Norman gave way to a fit of silent laughter. "I can imagine," he presently said, "what you'd have thought if Columbus or Alexander or Napoleon or Stevenson or even the chaps who doped out the telephone and the telegraph—if they had talked to you before they arrived. Or even after they arrived, if they had been explaining some still newer and bigger idea not yet accomplished."
"You don't think Mr. Hallowell was mad?"
"He was mad, assuming that you are the standard of sanity. Otherwise, he was a great man. There'll be statues erected and pages of the book of fame devoted to the men who carry out his ideas."
"His death was certainly a great loss to his daughter," said Tetlow in his heaviest, most bourgeois manner.

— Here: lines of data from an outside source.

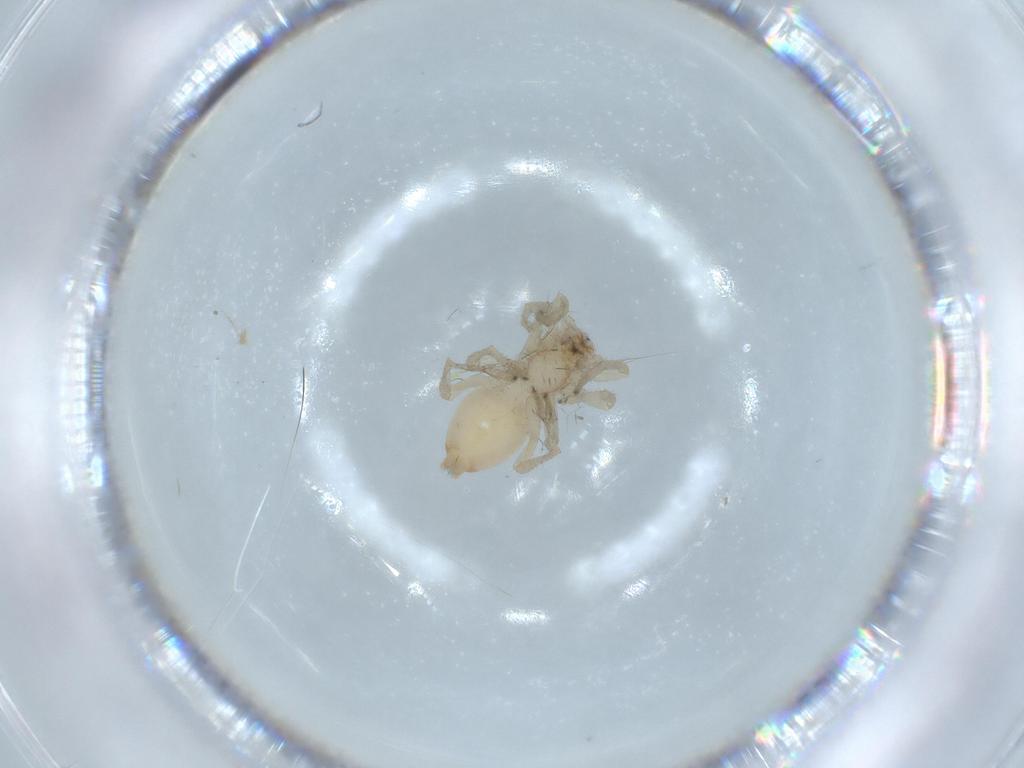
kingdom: Animalia
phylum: Arthropoda
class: Arachnida
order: Araneae
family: Clubionidae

"I said he was a great man," observed Norman. "I didn't say he was a great father. A great man is never a great father. It takes a small man to be a great father."
"At any rate, her having no parents or relatives doesn't matter, now that she has you," said Tetlow, his manner at once forced and constrained.
"Um," muttered Norman.
Said Tetlow: "Perhaps you misunderstood why I—I acted as I did about her, toward the last."
"It was of no importance," said Norman brusquely. "I wish to hear nothing about it."
"But I must explain, Fred. She piqued me by showing so plainly that she despised me. I must admit the truth, though I've got as much vanity as the next man, and don't like to admit it. She despised me, and it made me mad."